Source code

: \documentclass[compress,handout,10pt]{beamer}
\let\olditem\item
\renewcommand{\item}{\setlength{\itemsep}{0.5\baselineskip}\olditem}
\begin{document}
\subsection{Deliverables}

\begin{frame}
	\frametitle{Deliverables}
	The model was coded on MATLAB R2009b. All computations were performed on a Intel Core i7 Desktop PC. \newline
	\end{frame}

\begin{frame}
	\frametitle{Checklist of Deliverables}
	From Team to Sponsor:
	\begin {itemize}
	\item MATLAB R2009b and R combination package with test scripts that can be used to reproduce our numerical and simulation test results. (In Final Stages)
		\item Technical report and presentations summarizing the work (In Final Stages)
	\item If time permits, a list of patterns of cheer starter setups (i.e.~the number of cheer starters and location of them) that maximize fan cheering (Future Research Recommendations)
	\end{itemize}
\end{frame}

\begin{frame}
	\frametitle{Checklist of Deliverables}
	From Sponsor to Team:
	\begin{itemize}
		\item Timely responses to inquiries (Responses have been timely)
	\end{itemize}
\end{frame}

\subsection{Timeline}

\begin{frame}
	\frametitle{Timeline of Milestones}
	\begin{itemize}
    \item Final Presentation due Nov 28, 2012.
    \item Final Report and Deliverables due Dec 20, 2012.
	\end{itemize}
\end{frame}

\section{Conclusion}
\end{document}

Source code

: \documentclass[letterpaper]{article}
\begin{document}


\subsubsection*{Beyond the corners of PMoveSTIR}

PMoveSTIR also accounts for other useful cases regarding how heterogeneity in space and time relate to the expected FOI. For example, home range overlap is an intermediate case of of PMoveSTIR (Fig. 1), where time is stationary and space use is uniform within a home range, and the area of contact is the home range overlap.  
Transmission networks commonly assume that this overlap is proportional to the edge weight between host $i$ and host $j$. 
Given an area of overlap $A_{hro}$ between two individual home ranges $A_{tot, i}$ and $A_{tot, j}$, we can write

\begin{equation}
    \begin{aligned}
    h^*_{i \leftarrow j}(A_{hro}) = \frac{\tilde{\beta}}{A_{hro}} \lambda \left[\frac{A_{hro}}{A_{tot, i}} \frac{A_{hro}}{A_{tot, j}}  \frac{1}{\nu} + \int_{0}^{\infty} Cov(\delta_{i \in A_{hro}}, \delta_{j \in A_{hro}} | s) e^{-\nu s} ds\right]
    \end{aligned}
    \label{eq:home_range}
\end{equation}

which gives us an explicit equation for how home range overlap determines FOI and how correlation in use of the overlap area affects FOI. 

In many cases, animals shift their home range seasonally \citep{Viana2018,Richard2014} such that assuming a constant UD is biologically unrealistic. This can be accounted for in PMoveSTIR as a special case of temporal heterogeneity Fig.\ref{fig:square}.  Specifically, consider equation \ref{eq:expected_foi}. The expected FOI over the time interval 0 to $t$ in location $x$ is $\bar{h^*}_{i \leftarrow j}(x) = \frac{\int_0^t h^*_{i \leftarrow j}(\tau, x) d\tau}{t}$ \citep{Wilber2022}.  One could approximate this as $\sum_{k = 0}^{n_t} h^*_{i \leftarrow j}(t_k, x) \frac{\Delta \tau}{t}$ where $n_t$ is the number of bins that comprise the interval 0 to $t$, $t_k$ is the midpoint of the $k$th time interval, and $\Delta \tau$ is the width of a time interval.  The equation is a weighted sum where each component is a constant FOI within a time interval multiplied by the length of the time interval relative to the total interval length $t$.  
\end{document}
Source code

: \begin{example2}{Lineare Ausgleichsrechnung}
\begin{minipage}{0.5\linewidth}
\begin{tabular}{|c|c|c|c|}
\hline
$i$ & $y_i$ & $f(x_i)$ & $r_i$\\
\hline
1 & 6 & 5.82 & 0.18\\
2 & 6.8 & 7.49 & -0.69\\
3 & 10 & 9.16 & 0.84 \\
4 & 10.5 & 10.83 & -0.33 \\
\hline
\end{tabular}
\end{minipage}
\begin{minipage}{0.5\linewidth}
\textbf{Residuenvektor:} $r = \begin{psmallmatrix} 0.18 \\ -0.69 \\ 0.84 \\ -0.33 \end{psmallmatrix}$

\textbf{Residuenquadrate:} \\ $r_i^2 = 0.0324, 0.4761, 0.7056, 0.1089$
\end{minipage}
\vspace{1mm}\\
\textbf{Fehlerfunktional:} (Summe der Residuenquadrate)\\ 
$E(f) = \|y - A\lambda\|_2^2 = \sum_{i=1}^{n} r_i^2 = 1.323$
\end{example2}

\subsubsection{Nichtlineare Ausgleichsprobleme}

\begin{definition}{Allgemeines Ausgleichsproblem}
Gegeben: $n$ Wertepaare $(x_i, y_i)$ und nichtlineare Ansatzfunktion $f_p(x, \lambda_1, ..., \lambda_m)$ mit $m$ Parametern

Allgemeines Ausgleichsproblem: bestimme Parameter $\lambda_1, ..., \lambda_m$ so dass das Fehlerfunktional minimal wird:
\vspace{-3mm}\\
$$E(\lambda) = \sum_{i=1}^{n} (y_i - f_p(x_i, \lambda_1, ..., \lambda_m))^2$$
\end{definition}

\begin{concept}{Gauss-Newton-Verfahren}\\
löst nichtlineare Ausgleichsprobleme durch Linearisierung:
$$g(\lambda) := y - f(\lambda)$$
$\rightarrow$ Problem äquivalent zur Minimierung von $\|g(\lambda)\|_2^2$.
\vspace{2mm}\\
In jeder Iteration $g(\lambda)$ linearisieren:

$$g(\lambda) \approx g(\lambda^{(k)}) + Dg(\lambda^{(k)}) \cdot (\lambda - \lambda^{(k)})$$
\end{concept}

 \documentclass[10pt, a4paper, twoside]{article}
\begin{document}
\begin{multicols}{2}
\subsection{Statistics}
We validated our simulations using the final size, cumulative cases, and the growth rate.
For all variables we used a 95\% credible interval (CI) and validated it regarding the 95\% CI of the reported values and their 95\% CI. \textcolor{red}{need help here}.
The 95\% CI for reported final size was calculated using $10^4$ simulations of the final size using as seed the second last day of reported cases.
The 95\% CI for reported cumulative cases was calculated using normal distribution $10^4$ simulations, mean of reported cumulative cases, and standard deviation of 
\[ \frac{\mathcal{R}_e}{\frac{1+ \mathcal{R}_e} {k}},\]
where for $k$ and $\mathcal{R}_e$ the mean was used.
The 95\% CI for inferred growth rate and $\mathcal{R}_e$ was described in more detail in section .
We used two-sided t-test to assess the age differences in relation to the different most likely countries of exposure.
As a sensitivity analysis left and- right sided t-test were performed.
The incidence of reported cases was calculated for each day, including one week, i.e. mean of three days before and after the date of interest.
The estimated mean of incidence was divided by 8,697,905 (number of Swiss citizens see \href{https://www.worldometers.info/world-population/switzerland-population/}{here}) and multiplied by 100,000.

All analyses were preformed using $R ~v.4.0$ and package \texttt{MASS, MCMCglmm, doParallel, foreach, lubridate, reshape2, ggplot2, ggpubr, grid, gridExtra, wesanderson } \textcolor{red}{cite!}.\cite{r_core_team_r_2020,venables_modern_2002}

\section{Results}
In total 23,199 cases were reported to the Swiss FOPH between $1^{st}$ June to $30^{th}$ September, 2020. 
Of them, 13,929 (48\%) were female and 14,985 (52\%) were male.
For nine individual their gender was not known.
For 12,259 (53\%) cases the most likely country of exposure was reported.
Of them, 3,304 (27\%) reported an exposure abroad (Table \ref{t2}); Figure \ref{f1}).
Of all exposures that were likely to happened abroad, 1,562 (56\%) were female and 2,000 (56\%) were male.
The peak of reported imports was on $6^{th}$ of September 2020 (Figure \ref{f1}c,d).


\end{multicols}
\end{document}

※

*Assigned task*
Output all records verbatim.

*Written reply*
Source code

: \documentclass[compress,handout,10pt]{beamer}
\let\olditem\item
\renewcommand{\item}{\setlength{\itemsep}{0.5\baselineskip}\olditem}
\begin{document}
\subsection{Deliverables}

\begin{frame}
	\frametitle{Deliverables}
	The model was coded on MATLAB R2009b. All computations were performed on a Intel Core i7 Desktop PC. \newline
	\end{frame}

\begin{frame}
	\frametitle{Checklist of Deliverables}
	From Team to Sponsor:
	\begin {itemize}
	\item MATLAB R2009b and R combination package with test scripts that can be used to reproduce our numerical and simulation test results. (In Final Stages)
		\item Technical report and presentations summarizing the work (In Final Stages)
	\item If time permits, a list of patterns of cheer starter setups (i.e.~the number of cheer starters and location of them) that maximize fan cheering (Future Research Recommendations)
	\end{itemize}
\end{frame}

\begin{frame}
	\frametitle{Checklist of Deliverables}
	From Sponsor to Team:
	\begin{itemize}
		\item Timely responses to inquiries (Responses have been timely)
	\end{itemize}
\end{frame}

\subsection{Timeline}

\begin{frame}
	\frametitle{Timeline of Milestones}
	\begin{itemize}
    \item Final Presentation due Nov 28, 2012.
    \item Final Report and Deliverables due Dec 20, 2012.
	\end{itemize}
\end{frame}

\section{Conclusion}
\end{document}

Source code

: \documentclass[letterpaper]{article}
\begin{document}


\subsubsection*{Beyond the corners of PMoveSTIR}

PMoveSTIR also accounts for other useful cases regarding how heterogeneity in space and time relate to the expected FOI. For example, home range overlap is an intermediate case of of PMoveSTIR (Fig. 1), where time is stationary and space use is uniform within a home range, and the area of contact is the home range overlap.  
Transmission networks commonly assume that this overlap is proportional to the edge weight between host $i$ and host $j$. 
Given an area of overlap $A_{hro}$ between two individual home ranges $A_{tot, i}$ and $A_{tot, j}$, we can write

\begin{equation}
    \begin{aligned}
    h^*_{i \leftarrow j}(A_{hro}) = \frac{\tilde{\beta}}{A_{hro}} \lambda \left[\frac{A_{hro}}{A_{tot, i}} \frac{A_{hro}}{A_{tot, j}}  \frac{1}{\nu} + \int_{0}^{\infty} Cov(\delta_{i \in A_{hro}}, \delta_{j \in A_{hro}} | s) e^{-\nu s} ds\right]
    \end{aligned}
    \label{eq:home_range}
\end{equation}

which gives us an explicit equation for how home range overlap determines FOI and how correlation in use of the overlap area affects FOI. 

In many cases, animals shift their home range seasonally \citep{Viana2018,Richard2014} such that assuming a constant UD is biologically unrealistic. This can be accounted for in PMoveSTIR as a special case of temporal heterogeneity Fig.\ref{fig:square}.  Specifically, consider equation \ref{eq:expected_foi}. The expected FOI over the time interval 0 to $t$ in location $x$ is $\bar{h^*}_{i \leftarrow j}(x) = \frac{\int_0^t h^*_{i \leftarrow j}(\tau, x) d\tau}{t}$ \citep{Wilber2022}.  One could approximate this as $\sum_{k = 0}^{n_t} h^*_{i \leftarrow j}(t_k, x) \frac{\Delta \tau}{t}$ where $n_t$ is the number of bins that comprise the interval 0 to $t$, $t_k$ is the midpoint of the $k$th time interval, and $\Delta \tau$ is the width of a time interval.  The equation is a weighted sum where each component is a constant FOI within a time interval multiplied by the length of the time interval relative to the total interval length $t$.  
\end{document}
Source code

: \begin{example2}{Lineare Ausgleichsrechnung}
\begin{minipage}{0.5\linewidth}
\begin{tabular}{|c|c|c|c|}
\hline
$i$ & $y_i$ & $f(x_i)$ & $r_i$\\
\hline
1 & 6 & 5.82 & 0.18\\
2 & 6.8 & 7.49 & -0.69\\
3 & 10 & 9.16 & 0.84 \\
4 & 10.5 & 10.83 & -0.33 \\
\hline
\end{tabular}
\end{minipage}
\begin{minipage}{0.5\linewidth}
\textbf{Residuenvektor:} $r = \begin{psmallmatrix} 0.18 \\ -0.69 \\ 0.84 \\ -0.33 \end{psmallmatrix}$

\textbf{Residuenquadrate:} \\ $r_i^2 = 0.0324, 0.4761, 0.7056, 0.1089$
\end{minipage}
\vspace{1mm}\\
\textbf{Fehlerfunktional:} (Summe der Residuenquadrate)\\ 
$E(f) = \|y - A\lambda\|_2^2 = \sum_{i=1}^{n} r_i^2 = 1.323$
\end{example2}

\subsubsection{Nichtlineare Ausgleichsprobleme}

\begin{definition}{Allgemeines Ausgleichsproblem}
Gegeben: $n$ Wertepaare $(x_i, y_i)$ und nichtlineare Ansatzfunktion $f_p(x, \lambda_1, ..., \lambda_m)$ mit $m$ Parametern

Allgemeines Ausgleichsproblem: bestimme Parameter $\lambda_1, ..., \lambda_m$ so dass das Fehlerfunktional minimal wird:
\vspace{-3mm}\\
$$E(\lambda) = \sum_{i=1}^{n} (y_i - f_p(x_i, \lambda_1, ..., \lambda_m))^2$$
\end{definition}

\begin{concept}{Gauss-Newton-Verfahren}\\
löst nichtlineare Ausgleichsprobleme durch Linearisierung:
$$g(\lambda) := y - f(\lambda)$$
$\rightarrow$ Problem äquivalent zur Minimierung von $\|g(\lambda)\|_2^2$.
\vspace{2mm}\\
In jeder Iteration $g(\lambda)$ linearisieren:

$$g(\lambda) \approx g(\lambda^{(k)}) + Dg(\lambda^{(k)}) \cdot (\lambda - \lambda^{(k)})$$
\end{concept}

 \documentclass[10pt, a4paper, twoside]{article}
\begin{document}
\begin{multicols}{2}
\subsection{Statistics}
We validated our simulations using the final size, cumulative cases, and the growth rate.
For all variables we used a 95\% credible interval (CI) and validated it regarding the 95\% CI of the reported values and their 95\% CI. \textcolor{red}{need help here}.
The 95\% CI for reported final size was calculated using $10^4$ simulations of the final size using as seed the second last day of reported cases.
The 95\% CI for reported cumulative cases was calculated using normal distribution $10^4$ simulations, mean of reported cumulative cases, and standard deviation of 
\[ \frac{\mathcal{R}_e}{\frac{1+ \mathcal{R}_e} {k}},\]
where for $k$ and $\mathcal{R}_e$ the mean was used.
The 95\% CI for inferred growth rate and $\mathcal{R}_e$ was described in more detail in section .
We used two-sided t-test to assess the age differences in relation to the different most likely countries of exposure.
As a sensitivity analysis left and- right sided t-test were performed.
The incidence of reported cases was calculated for each day, including one week, i.e. mean of three days before and after the date of interest.
The estimated mean of incidence was divided by 8,697,905 (number of Swiss citizens see \href{https://www.worldometers.info/world-population/switzerland-population/}{here}) and multiplied by 100,000.

All analyses were preformed using $R ~v.4.0$ and package \texttt{MASS, MCMCglmm, doParallel, foreach, lubridate, reshape2, ggplot2, ggpubr, grid, gridExtra, wesanderson } \textcolor{red}{cite!}.\cite{r_core_team_r_2020,venables_modern_2002}

\section{Results}
In total 23,199 cases were reported to the Swiss FOPH between $1^{st}$ June to $30^{th}$ September, 2020. 
Of them, 13,929 (48\%) were female and 14,985 (52\%) were male.
For nine individual their gender was not known.
For 12,259 (53\%) cases the most likely country of exposure was reported.
Of them, 3,304 (27\%) reported an exposure abroad (Table \ref{t2}); Figure \ref{f1}).
Of all exposures that were likely to happened abroad, 1,562 (56\%) were female and 2,000 (56\%) were male.
The peak of reported imports was on $6^{th}$ of September 2020 (Figure \ref{f1}c,d).


\end{multicols}
\end{document}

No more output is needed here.